My dog ran out of the house and it took . one hour an a half later I caught the dog, at a park three miles East and four miles South of my house. What was the net distance traveled by my dog? What was my dog's average speed?
2007-02-01 08:13:15 · 3 answers · asked by nana g 1 in Science & Mathematics ➔ Physics
You can define a right triangle with the sides 3 (east) and 4 (south) and solve for the hypotenuse. A^2 + B^2 = C^2. 3, 4, 5 is a well known right-triangle, actually. So the net distance is 5 miles, southeast (I can solve for the exact angle, too, but that will take a little longer. Let me know if you need it.) Your dog's average speed? Well, that depends on what route he took, and how far he actually travelled. If he went 3 miles east, and then 4 miles south, he travelled 7 miles. But to give you an answer, I'll assume he travelled in a straight line, 5 miles. So 5 divided by 3/2 hours, same as 5 times 2/3, is 10/3 or about 3.33 miles per hour.
2007-02-03 08:32:56 · answer #1 · answered by Master Maverick 6 · 1⤊ 0⤋
The magnitude of the net displacement (5 miles) is easily calculated by using Pythagorus.
The magnitude of the average velocity is easily calculated by dividing that by an hour and a half. (3.333 miles per hour).
The average speed, however, will be greater than that. No dog I've ever met travels anywhere in a straight line. They bop here and there and everywhere to pee on everything.
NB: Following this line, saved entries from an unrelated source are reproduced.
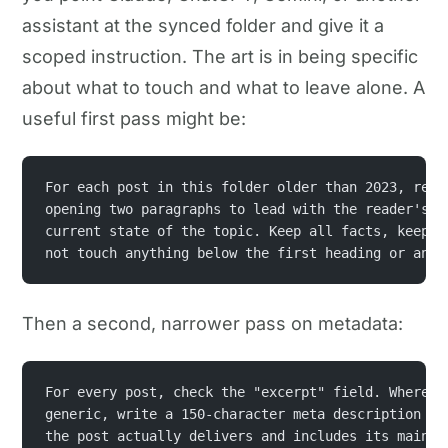
assistant at the synced folder and give it a
scoped instruction. The art is in being specific
about what to touch and what to leave alone. A
useful first pass might be:
For each post in this folder older than 2023, rewr
opening two paragraphs to lead with the reader's p
current state of the topic. Keep all facts, keep m
not touch anything below the first heading or any 
Then a second, narrower pass on metadata:
For every post, check the "excerpt" field. Where i
generic, write a 150-character meta description th
the post actually delivers and includes its main k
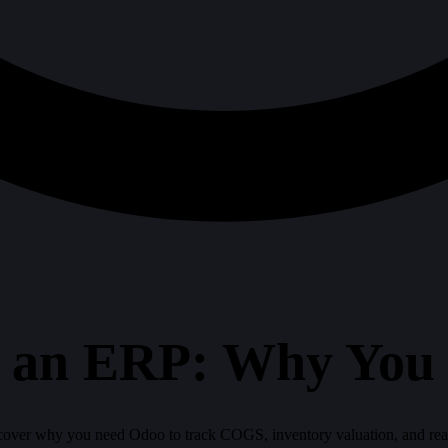
ot an ERP: Why You
scover why you need Odoo to track COGS, inventory valuation, and real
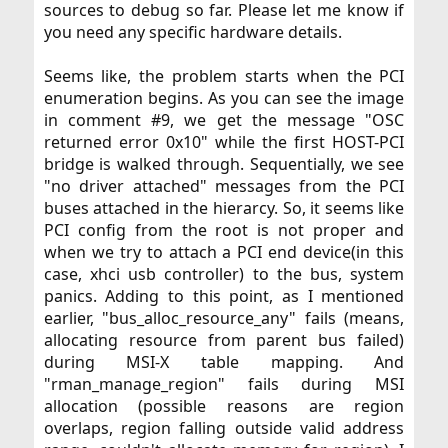
sources to debug so far. Please let me know if
you need any specific hardware details.​
Seems like, the problem starts when the PCI
enumeration begins. As you can see the image
in comment #9, we get the message "OSC
returned error 0x10" while the first HOST-PCI
bridge is walked through. Sequentially, we see
"no driver attached" messages from the PCI
buses attached in the hierarcy. So, it seems like
PCI config from the root is not proper and
when we try to attach a PCI end device(in this
case, xhci usb controller) to the bus, system
panics. Adding to this point, as I mentioned
earlier, "bus_alloc_resource_any" fails (means,
allocating resource from parent bus failed)
during MSI-X table mapping. And
"rman_manage_region" fails during MSI
allocation (possible reasons are region
overlaps, region falling outside valid address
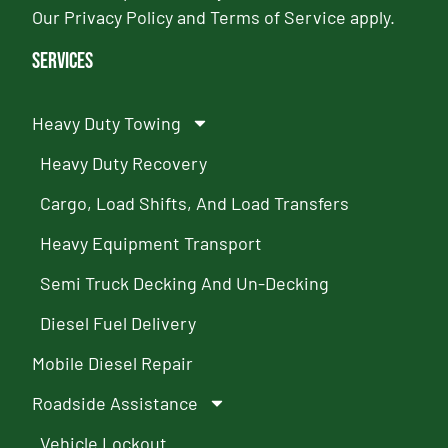
Our
Privacy Policy
and
Terms of Service
apply.
Services
Heavy Duty Towing
Heavy Duty Recovery
Cargo, Load Shifts, And Load Transfers
Heavy Equipment Transport
Semi Truck Decking And Un-Decking
Diesel Fuel Delivery
Mobile Diesel Repair
Roadside Assistance
Vehicle Lockout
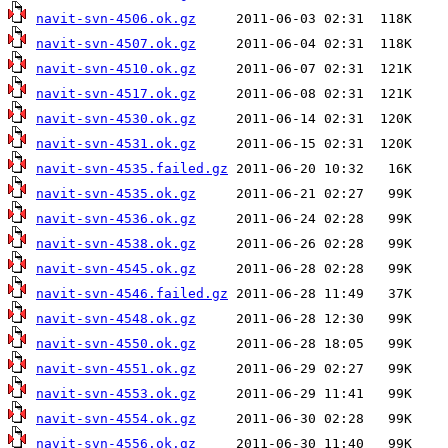
navit-svn-4506.ok.gz
navit-svn-4507.ok.gz
navit-svn-4510.ok.gz
navit-svn-4517.ok.gz
navit-svn-4530.ok.gz
navit-svn-4531.ok.gz
navit-svn-4535.failed.gz
navit-svn-4535.ok.gz
navit-svn-4536.ok.gz
navit-svn-4538.ok.gz
navit-svn-4545.ok.gz
navit-svn-4546.failed.gz
navit-svn-4548.ok.gz
navit-svn-4550.ok.gz
navit-svn-4551.ok.gz
navit-svn-4553.ok.gz
navit-svn-4554.ok.gz
navit-svn-4556.ok.gz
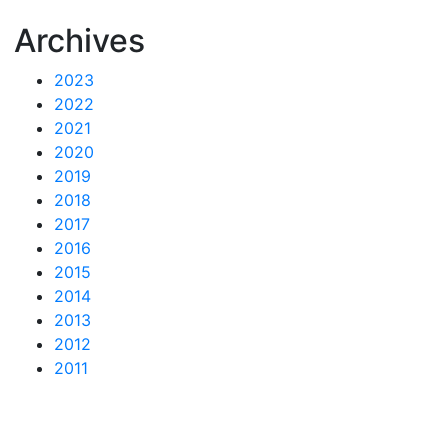
Archives
2023
2022
2021
2020
2019
2018
2017
2016
2015
2014
2013
2012
2011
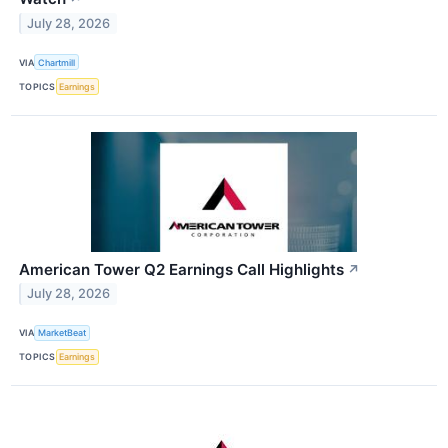
July 28, 2026
VIA
Chartmill
TOPICS
Earnings
American Tower Q2 Earnings Call Highlights
↗
July 28, 2026
VIA
MarketBeat
TOPICS
Earnings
These excursions cancel out if you are calculating average velocity (a vector quantity), but they matter if you are calculating average speed.
If you can explain that to your teacher, I promise you an A++ for the question.
2007-02-01 17:04:38 · answer #2 · answered by Anonymous · 0⤊ 0⤋
i was going to ask you that question..lol
9m/hr for speed
12.6 m
2007-02-01 16:23:01 · answer #3 · answered by oscar c 5 · 0⤊ 1⤋